U.S. and South Korean troops running landing drills near Pohang, South Korea

U.S. and South Korean troops running landing drills near Pohang, South Korea Ahn Young-joon/AP

North Korea Fires Hundreds of Artillery Rounds at South, Defying U.N.

The largest artillery exchange in three years between North and South Korea comes as Pyongyang signals new nuclear 'deterrence' testing could begin.

North Korea exchanged artillery fire with the South on Monday, a day after it warned it could carry out a "new form of nuclear test," the New York Times reports.

The two Koreas each sent hundreds of artillery rounds across a disputed maritime sea boundary.

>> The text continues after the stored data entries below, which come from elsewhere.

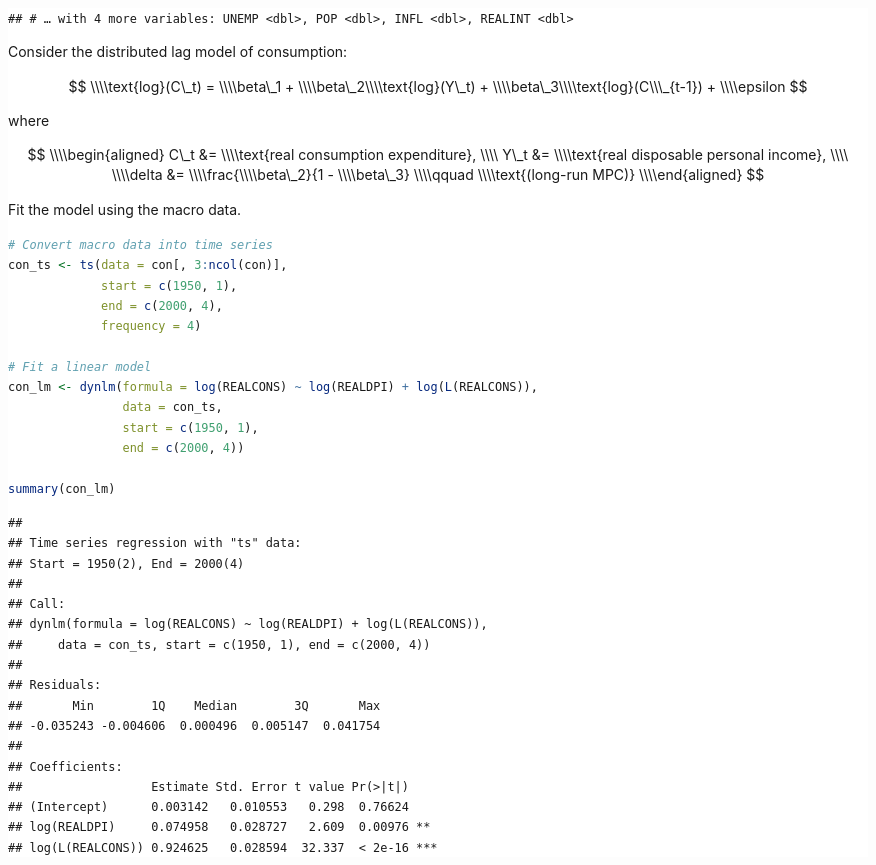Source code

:     ## # … with 4 more variables: UNEMP <dbl>, POP <dbl>, INFL <dbl>, REALINT <dbl>

Consider the distributed lag model of consumption:

$$ \\\\text{log}(C\_t) = \\\\beta\_1 + \\\\beta\_2\\\\text{log}(Y\_t) + \\\\beta\_3\\\\text{log}(C\\\_{t-1}) + \\\\epsilon $$

where

$$ \\\\begin{aligned} C\_t &= \\\\text{real consumption expenditure}, \\\\ Y\_t &= \\\\text{real disposable personal income}, \\\\ \\\\delta &= \\\\frac{\\\\beta\_2}{1 - \\\\beta\_3} \\\\qquad \\\\text{(long-run MPC)} \\\\end{aligned} $$

Fit the model using the macro data.

``` r
# Convert macro data into time series
con_ts <- ts(data = con[, 3:ncol(con)],
             start = c(1950, 1),
             end = c(2000, 4),
             frequency = 4)

# Fit a linear model
con_lm <- dynlm(formula = log(REALCONS) ~ log(REALDPI) + log(L(REALCONS)),
                data = con_ts,
                start = c(1950, 1),
                end = c(2000, 4))

summary(con_lm)
```

    ## 
    ## Time series regression with "ts" data:
    ## Start = 1950(2), End = 2000(4)
    ## 
    ## Call:
    ## dynlm(formula = log(REALCONS) ~ log(REALDPI) + log(L(REALCONS)), 
    ##     data = con_ts, start = c(1950, 1), end = c(2000, 4))
    ## 
    ## Residuals:
    ##       Min        1Q    Median        3Q       Max 
    ## -0.035243 -0.004606  0.000496  0.005147  0.041754 
    ## 
    ## Coefficients:
    ##                  Estimate Std. Error t value Pr(>|t|)    
    ## (Intercept)      0.003142   0.010553   0.298  0.76624    
    ## log(REALDPI)     0.074958   0.028727   2.609  0.00976 ** 
    ## log(L(REALCONS)) 0.924625   0.028594  32.337  < 2e-16 ***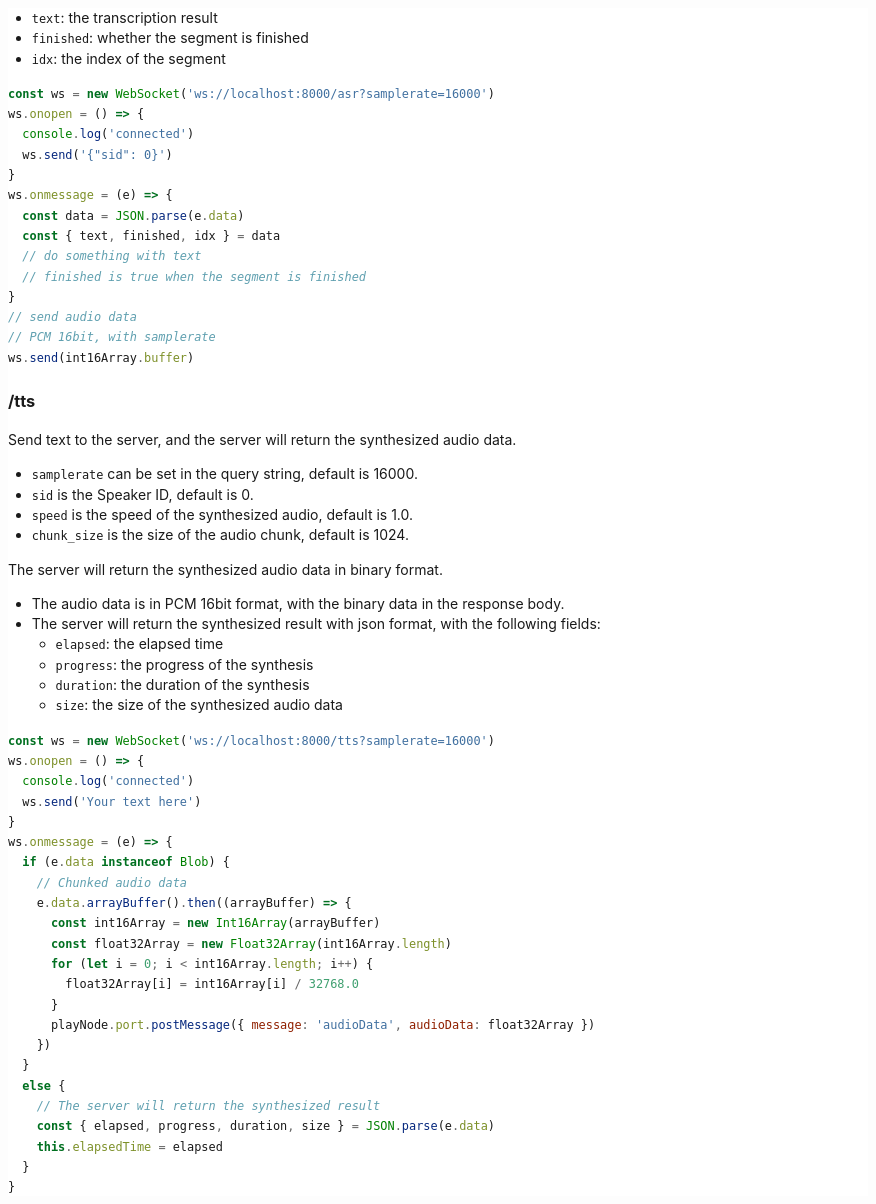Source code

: - `text`: the transcription result
- `finished`: whether the segment is finished
- `idx`: the index of the segment

```javascript
const ws = new WebSocket('ws://localhost:8000/asr?samplerate=16000')
ws.onopen = () => {
  console.log('connected')
  ws.send('{"sid": 0}')
}
ws.onmessage = (e) => {
  const data = JSON.parse(e.data)
  const { text, finished, idx } = data
  // do something with text
  // finished is true when the segment is finished
}
// send audio data
// PCM 16bit, with samplerate
ws.send(int16Array.buffer)
```

### /tts

Send text to the server, and the server will return the synthesized audio data.

- `samplerate` can be set in the query string, default is 16000.
- `sid` is the Speaker ID, default is 0.
- `speed` is the speed of the synthesized audio, default is 1.0.
- `chunk_size` is the size of the audio chunk, default is 1024.

The server will return the synthesized audio data in binary format.

- The audio data is in PCM 16bit format, with the binary data in the response body.
- The server will return the synthesized result with json format, with the following fields:
  - `elapsed`: the elapsed time
  - `progress`: the progress of the synthesis
  - `duration`: the duration of the synthesis
  - `size`: the size of the synthesized audio data

```javascript
const ws = new WebSocket('ws://localhost:8000/tts?samplerate=16000')
ws.onopen = () => {
  console.log('connected')
  ws.send('Your text here')
}
ws.onmessage = (e) => {
  if (e.data instanceof Blob) {
    // Chunked audio data
    e.data.arrayBuffer().then((arrayBuffer) => {
      const int16Array = new Int16Array(arrayBuffer)
      const float32Array = new Float32Array(int16Array.length)
      for (let i = 0; i < int16Array.length; i++) {
        float32Array[i] = int16Array[i] / 32768.0
      }
      playNode.port.postMessage({ message: 'audioData', audioData: float32Array })
    })
  }
  else {
    // The server will return the synthesized result
    const { elapsed, progress, duration, size } = JSON.parse(e.data)
    this.elapsedTime = elapsed
  }
}
```
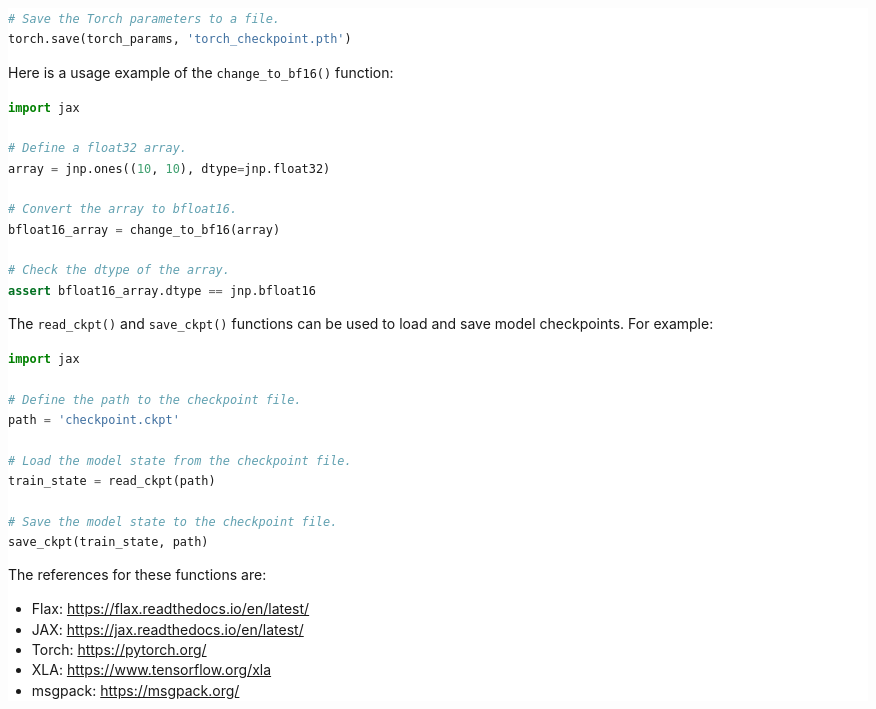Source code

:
 ```python
# Save the Torch parameters to a file.
torch.save(torch_params, 'torch_checkpoint.pth')
```

Here is a usage example of the `change_to_bf16()` function:

```python
import jax

# Define a float32 array.
array = jnp.ones((10, 10), dtype=jnp.float32)

# Convert the array to bfloat16.
bfloat16_array = change_to_bf16(array)

# Check the dtype of the array.
assert bfloat16_array.dtype == jnp.bfloat16
```

The `read_ckpt()` and `save_ckpt()` functions can be used to load and save model checkpoints. For example:

```python
import jax

# Define the path to the checkpoint file.
path = 'checkpoint.ckpt'

# Load the model state from the checkpoint file.
train_state = read_ckpt(path)

# Save the model state to the checkpoint file.
save_ckpt(train_state, path)
```

The references for these functions are:

* Flax: https://flax.readthedocs.io/en/latest/
* JAX: https://jax.readthedocs.io/en/latest/
* Torch: https://pytorch.org/
* XLA: https://www.tensorflow.org/xla
* msgpack: https://msgpack.org/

South Korean officials said the artillery exchange did not hurt anyone. Still, the two countries have not had such a volatile sea episode since 2010 when the North shelled an inhabited South Korean island.

Pyongyang was frustrated with the rebuke it received on Thursday from U.N. Security Council members, Reuters reported. During a close-door session of the 15-nation body, individual members castigated the North for its test-firing earlier last week of two medium-range ballistic missiles.

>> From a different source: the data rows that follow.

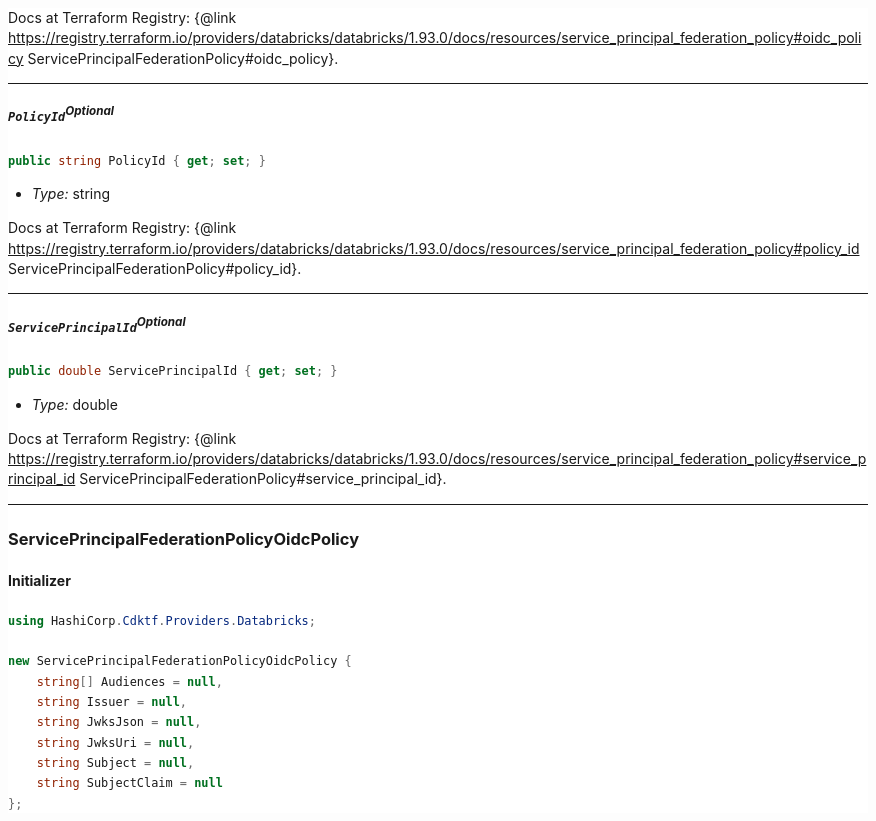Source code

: Docs at Terraform Registry: {@link https://registry.terraform.io/providers/databricks/databricks/1.93.0/docs/resources/service_principal_federation_policy#oidc_policy ServicePrincipalFederationPolicy#oidc_policy}.

---

##### `PolicyId`<sup>Optional</sup> <a name="PolicyId" id="@cdktf/provider-databricks.servicePrincipalFederationPolicy.ServicePrincipalFederationPolicyConfig.property.policyId"></a>

```csharp
public string PolicyId { get; set; }
```

- *Type:* string

Docs at Terraform Registry: {@link https://registry.terraform.io/providers/databricks/databricks/1.93.0/docs/resources/service_principal_federation_policy#policy_id ServicePrincipalFederationPolicy#policy_id}.

---

##### `ServicePrincipalId`<sup>Optional</sup> <a name="ServicePrincipalId" id="@cdktf/provider-databricks.servicePrincipalFederationPolicy.ServicePrincipalFederationPolicyConfig.property.servicePrincipalId"></a>

```csharp
public double ServicePrincipalId { get; set; }
```

- *Type:* double

Docs at Terraform Registry: {@link https://registry.terraform.io/providers/databricks/databricks/1.93.0/docs/resources/service_principal_federation_policy#service_principal_id ServicePrincipalFederationPolicy#service_principal_id}.

---

### ServicePrincipalFederationPolicyOidcPolicy <a name="ServicePrincipalFederationPolicyOidcPolicy" id="@cdktf/provider-databricks.servicePrincipalFederationPolicy.ServicePrincipalFederationPolicyOidcPolicy"></a>

#### Initializer <a name="Initializer" id="@cdktf/provider-databricks.servicePrincipalFederationPolicy.ServicePrincipalFederationPolicyOidcPolicy.Initializer"></a>

```csharp
using HashiCorp.Cdktf.Providers.Databricks;

new ServicePrincipalFederationPolicyOidcPolicy {
    string[] Audiences = null,
    string Issuer = null,
    string JwksJson = null,
    string JwksUri = null,
    string Subject = null,
    string SubjectClaim = null
};
```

"It is absolutely intolerable that the U.N. Security Council ... 'denounced' the Korean People's Army (KPA)'s self-defensive rocket launching drills and called them a 'violation of resolutions,'" the North Korean Foreign Ministry said in a statement carried by official regime media.

The ministry warned that additional drills were in the offing and would involve "more diversified nuclear deterrence" that would be aimed at hitting longer range targets "with a variety of striking power."

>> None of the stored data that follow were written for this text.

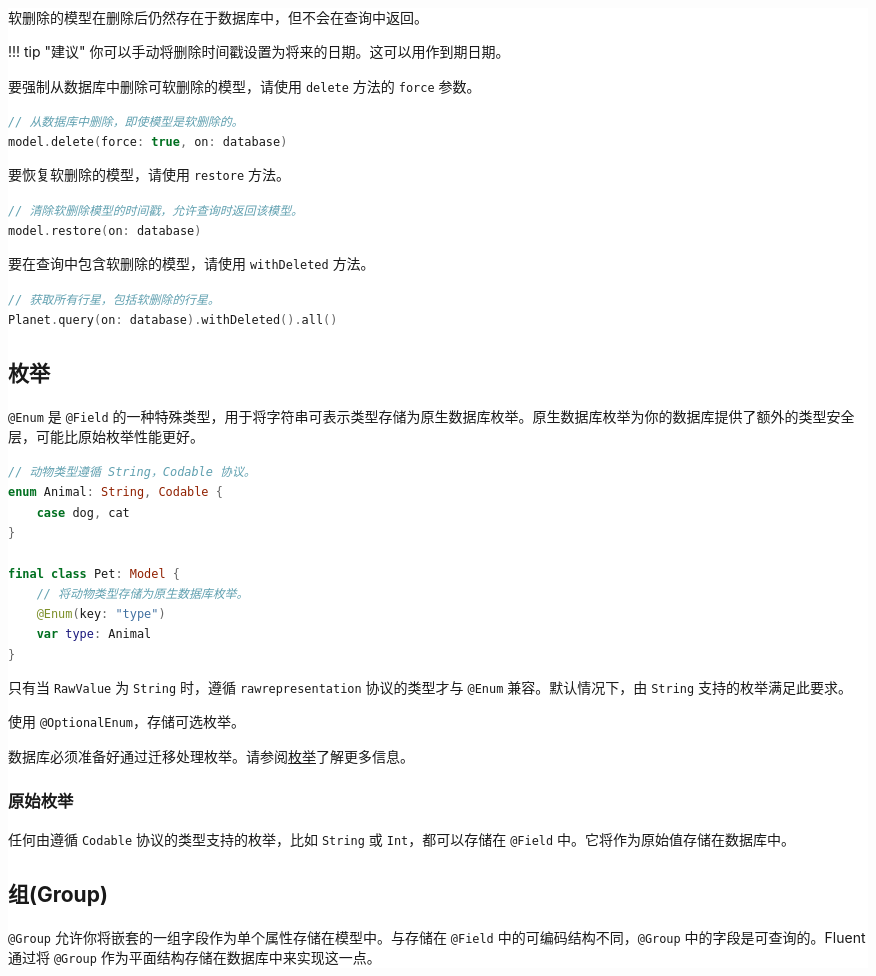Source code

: 软删除的模型在删除后仍然存在于数据库中，但不会在查询中返回。

!!! tip "建议" 
    你可以手动将删除时间戳设置为将来的日期。这可以用作到期日期。

要强制从数据库中删除可软删除的模型，请使用 `delete` 方法的 `force` 参数。

```swift
// 从数据库中删除，即使模型是软删除的。
model.delete(force: true, on: database)
```

要恢复软删除的模型，请使用 `restore` 方法。

```swift
// 清除软删除模型的时间戳，允许查询时返回该模型。
model.restore(on: database)
```

要在查询中包含软删除的模型，请使用 `withDeleted` 方法。

```swift
// 获取所有行星，包括软删除的行星。
Planet.query(on: database).withDeleted().all()
```

## 枚举

`@Enum` 是 `@Field` 的一种特殊类型，用于将字符串可表示类型存储为原生数据库枚举。原生数据库枚举为你的数据库提供了额外的类型安全层，可能比原始枚举性能更好。

```swift
// 动物类型遵循 String，Codable 协议。
enum Animal: String, Codable {
    case dog, cat
}

final class Pet: Model {
    // 将动物类型存储为原生数据库枚举。
    @Enum(key: "type")
    var type: Animal
}
```

只有当 `RawValue` 为 `String` 时，遵循 `rawrepresentation` 协议的类型才与 `@Enum` 兼容。默认情况下，由 `String` 支持的枚举满足此要求。

使用 `@OptionalEnum`，存储可选枚举。

数据库必须准备好通过迁移处理枚举。请参阅[枚举](schema.zh.md#enum)了解更多信息。

### 原始枚举

任何由遵循 `Codable` 协议的类型支持的枚举，比如 `String` 或 `Int`，都可以存储在 `@Field` 中。它将作为原始值存储在数据库中。

## 组(Group)

`@Group` 允许你将嵌套的一组字段作为单个属性存储在模型中。与存储在 `@Field` 中的可编码结构不同，`@Group` 中的字段是可查询的。Fluent 通过将 `@Group` 作为平面结构存储在数据库中来实现这一点。
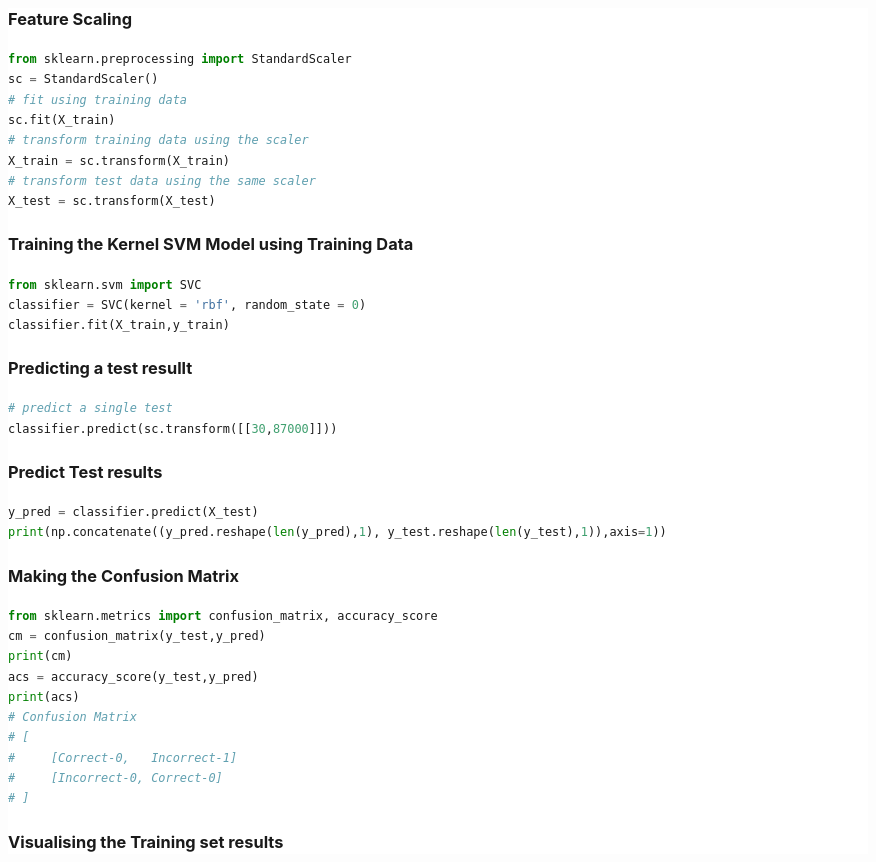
 ```python
```


### Feature Scaling

```python
from sklearn.preprocessing import StandardScaler
sc = StandardScaler()
# fit using training data
sc.fit(X_train)
# transform training data using the scaler
X_train = sc.transform(X_train)
# transform test data using the same scaler
X_test = sc.transform(X_test)
```


### Training the Kernel SVM Model using Training Data

```python
from sklearn.svm import SVC
classifier = SVC(kernel = 'rbf', random_state = 0)
classifier.fit(X_train,y_train)
```

### Predicting a test resullt

```python
# predict a single test 
classifier.predict(sc.transform([[30,87000]]))
```

### Predict Test results

```python
y_pred = classifier.predict(X_test)
print(np.concatenate((y_pred.reshape(len(y_pred),1), y_test.reshape(len(y_test),1)),axis=1))
```

### Making the Confusion Matrix

```python
from sklearn.metrics import confusion_matrix, accuracy_score
cm = confusion_matrix(y_test,y_pred)
print(cm)
acs = accuracy_score(y_test,y_pred)
print(acs)
# Confusion Matrix
# [
#     [Correct-0,   Incorrect-1]
#     [Incorrect-0, Correct-0]
# ]
```

### Visualising the Training set results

"We would not rule out a new form of nuclear test for bolstering up our nuclear deterrence," the statement said.

The threat of a new kind of atomic test could mean the North is planning to blow up its first uranium-based nuclear device. While Pyongyang's first two underground atomic detonations used plutonium, independent analysis of the third test in 2013 could not determine whether it employed plutonium or highly enriched uranium.

Jeffrey Lewis of the James Martin Center for Nonproliferation Studies told the Wall Street Journal that Pyongyang's statement hints at the opening of a new phase in its nuclear testing program.

"The old way was that we thought of the North’s test as ‘atomic temper tantrums’ -- they’d do one-offs every few years to show us how angry they are," Lewis said. "But to me, it looks like they’re getting ready to do a lot of tests over the next few years."